Clarkmeister theorem is named after the user Clarkmeister, who posted it on poker forum 2 + 2 in 2004. After intensive discussion among professionals this theoretical statement received the right to life.
Clarkmeister theorem review
This theorem allows to take pots with the help of bluff and by beating the opponent with a stronger flush out of the pot. To understand the point of this theorem, it is enough to put yourself in your opponent’s shoes.
Statement of the theorem
If you play heads-up and on the river there appears the 4th card of the same suit and you are to act first – bet.

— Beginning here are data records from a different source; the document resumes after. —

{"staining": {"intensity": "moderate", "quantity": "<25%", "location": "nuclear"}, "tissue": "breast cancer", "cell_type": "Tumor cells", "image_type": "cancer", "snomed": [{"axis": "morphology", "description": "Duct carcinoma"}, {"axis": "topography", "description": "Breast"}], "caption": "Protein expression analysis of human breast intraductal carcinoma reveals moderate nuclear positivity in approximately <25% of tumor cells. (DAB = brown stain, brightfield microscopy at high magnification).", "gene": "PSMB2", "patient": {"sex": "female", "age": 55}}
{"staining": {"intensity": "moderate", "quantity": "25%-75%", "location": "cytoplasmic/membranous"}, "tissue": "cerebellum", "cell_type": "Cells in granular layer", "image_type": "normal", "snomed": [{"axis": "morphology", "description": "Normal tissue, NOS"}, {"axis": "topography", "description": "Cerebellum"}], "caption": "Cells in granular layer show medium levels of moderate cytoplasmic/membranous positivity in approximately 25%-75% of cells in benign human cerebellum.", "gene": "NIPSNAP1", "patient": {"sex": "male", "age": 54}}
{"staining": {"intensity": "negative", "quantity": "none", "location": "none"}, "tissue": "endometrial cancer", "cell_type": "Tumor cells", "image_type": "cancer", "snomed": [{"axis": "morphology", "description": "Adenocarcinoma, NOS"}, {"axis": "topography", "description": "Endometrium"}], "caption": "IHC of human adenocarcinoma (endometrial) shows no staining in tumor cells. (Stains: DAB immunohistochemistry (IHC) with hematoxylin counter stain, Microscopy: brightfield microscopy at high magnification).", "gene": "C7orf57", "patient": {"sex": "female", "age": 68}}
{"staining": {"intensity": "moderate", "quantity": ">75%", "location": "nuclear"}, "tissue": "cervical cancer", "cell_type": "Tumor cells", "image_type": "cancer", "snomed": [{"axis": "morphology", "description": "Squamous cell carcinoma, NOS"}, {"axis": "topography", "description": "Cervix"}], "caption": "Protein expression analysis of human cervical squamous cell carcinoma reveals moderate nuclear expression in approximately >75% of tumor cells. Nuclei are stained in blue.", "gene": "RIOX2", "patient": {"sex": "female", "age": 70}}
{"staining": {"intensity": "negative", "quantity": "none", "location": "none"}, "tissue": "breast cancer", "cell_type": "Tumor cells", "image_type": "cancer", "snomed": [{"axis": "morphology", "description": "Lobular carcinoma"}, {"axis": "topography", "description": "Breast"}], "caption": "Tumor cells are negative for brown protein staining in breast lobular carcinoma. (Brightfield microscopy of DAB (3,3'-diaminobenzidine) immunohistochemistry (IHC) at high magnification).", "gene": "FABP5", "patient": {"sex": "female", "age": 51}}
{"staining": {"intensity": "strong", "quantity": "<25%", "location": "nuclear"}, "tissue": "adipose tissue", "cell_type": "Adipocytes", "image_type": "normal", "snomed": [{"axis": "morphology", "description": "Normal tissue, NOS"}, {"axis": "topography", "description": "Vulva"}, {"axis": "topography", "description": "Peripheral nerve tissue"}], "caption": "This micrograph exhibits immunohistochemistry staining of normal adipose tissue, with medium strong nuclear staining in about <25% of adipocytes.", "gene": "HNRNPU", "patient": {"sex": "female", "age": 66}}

Clarkmeister theorem works under the following conditions:
- you play heads-up;
- you are out of position;
- you place a big bet.
Four suited cards can force your opponent to question the strength of his cards. Action out of position gives you a big advantage, but the important point still is the determination of the bet size. Backing your action with a big bet often forces the opponent to fold even with a weak flush (or without it), and small bet weakens the bluff. With a bet of less than ½ pot probability of a fold equity is under a question. If you want Clarkmeister theorem to work for you, do not be afraid to place a big bet (at least ¾ of pot).
If a player, who is to act first, is familiar with the style of the opponent’s game, the effectiveness of the theorem application increases. At this he should be cautious when betting against the experienced opponent – having a strong hand, he may try to take advantage of the situation. In the game against 2 or more opponents, probability of a successfully bluff, under Clarkmeister theorem, is very small.
Clarkmeister theorem example
Player A holds a king of clubs and the jack of clubs.
Player B raises, player A defends blind by a call.
On the flop, there are 10 of hearts, 7 of hearts and 5 of hearts.
Player A checks, player B also checks.
On the turn there comes queen of diamonds. Player A checks again, player B bets.
River brings 8 of hearts, and as a result player A can apply Clarkmeister theorem.
1000 chips constitute the pot. If player A makes donk bet, player B is very likely to fold, and player A will take the pot.
Application of the theorem makes it possible to turn your hand into a bluff. If you suspect that your hand on the river is obviously stronger than the opponent’s hand, there is no need to bluff. In this case, it is advisable to play in another way to get maximum value.